The rubble-fill furor elevated Glassman but toppled William H. Cox Jr., a veteran Harford politician and a leader in the House of Delegates.
Despite the power Cox wielded in securing funding for county projects as the majority leader and ranking member of the Ways and Means Committee, he drew voters' ire when word got out that he was the real estate agent who had negotiated and stood to gain from the $730,000 sale of the proposed rubble fill site to Schafer.
Election defeat
The 20-year politician failed to carry even his home precinct in the 1990 election, and at least some Republicans credit the controversy with helping them capture a majority of elected offices that year, a hold on power that the GOP retains today.

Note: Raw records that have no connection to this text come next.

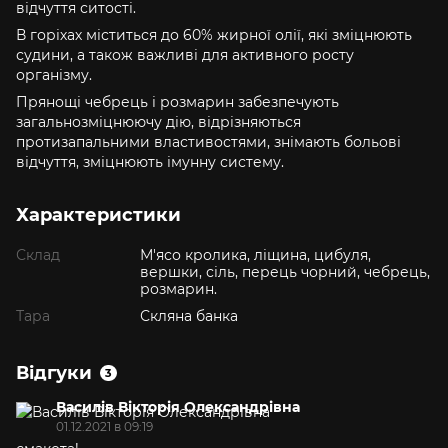
відчуття ситості.
В горіхах міститься до 60% жирної олії, які зміцнюють
судини, а також важливі для активного росту
організму.
Прянощі чебрець і розмарин забезпечують
загальнозміцнюючу дію, відрізняються
протизапальними властивостями, знімають больові
відчуття, зміцнюють імунну систему.
Характеристики
Склад
М'ясо кролика, ліщина, цибуля,
вершки, сіль, перець чорний, чебрець,
розмарин.
Тара
Скляна банка
Відгуки
3
Василів Вікторія Олександрівна
01.12.2021 в 09:19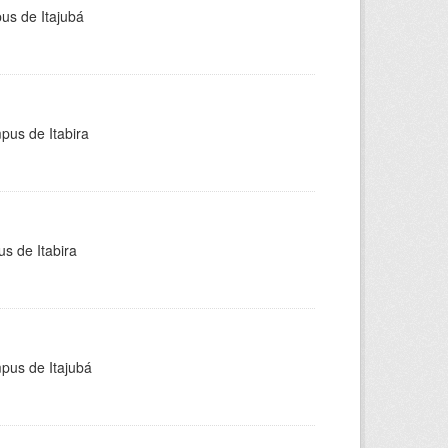
pus de Itajubá
pus de Itabira
s de Itabira
mpus de Itajubá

"To me, that was the turning point of the last vestiges of the Democratic good old boys," Glassman said recently.
For Bishop, 62, standing up for his community has never been about politics. When he was a child, the land along Gravel Hill Road was marked by sand hills and gravel pits where 20 to 50 trucks rumbled in and out from sunrise to sunset. The noise and the dust caked homes and clogged lungs, he recalls. He and others vowed to keep out any other such disruptions.
The residents' campaign to stop the rubble fill blazed trails of a different sort. Frustrated by the council's original approval of the waste site, Bishop and 11 neighbors -- six white, six black -- marched into the circuit courthouse demanding a grand jury investigation of the council.

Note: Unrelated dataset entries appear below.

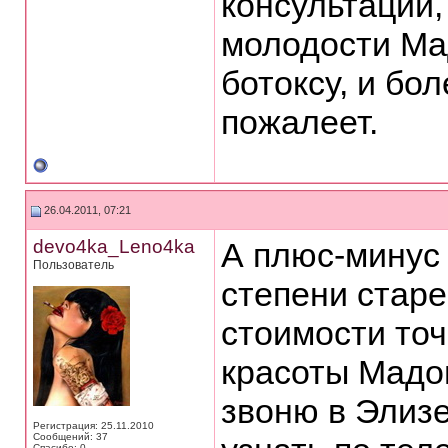
консультации,
молодости Ма
ботоксу, и бо
пожалеет.
26.04.2011, 07:21
devo4ka_Leno4ka
А плюс-минус 
Пользователь
степени стар
стоимости точ
красоты Мадо
звоню в Элизе
Регистрация: 25.11.2010
Сообщений: 37
Спасибо: 0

They were met by a courthouse staff member who invited Bishop and the other five black members in to talk with the state's attorney.
"We said, 'No, there's 12 of us here,'" recalled George Jonas, 78, who is white. "They were so amazed to see black people and white people together like that."
The racial harmony also drew negative attention. In 1996, three days after Christmas, the church grounds were littered with fliers from the Ku Klux Klan telling church members that they were being watched and that the Klan didn't like what it had seen.
Again, the neighborhood rallied around the church, organizing a march that was televised by CNN.
"This has worn all of us out, but the good that has come out is that we now know our neighbors," said the church's pastor, the Rev. Violet Hopkins-Tann, 68.
Most of the struggle in the past decade has been restricted to the courtroom. Schafer filed multimillion-dollar civil lawsuits against four Havre de Grace residents, including the Jonases, who he claimed were defaming the company and exposing it to "scorn, hatred, disgrace, contempt and ridicule."
The Jonases countersued and won $40,000 for court costs.
Over the years, the courts have largely sided with the residents and the county, but in 1996 an appellate judge instructed Schafer to try one more avenue before a decision would be made, a precursor to the latest round of zoning hearings.
If that ruling goes against him, Schafer said, he is likely to head back to court.
'Blink of an eye'
"Ten years is a blink of an eye in the legal system," Schafer said.
Residents say they are just as determined.
"God hasn't brought us this far to leave us," Hopkins-Tann said. "The people will fight until they see it is over. Frankly speaking, I don't plan to lose."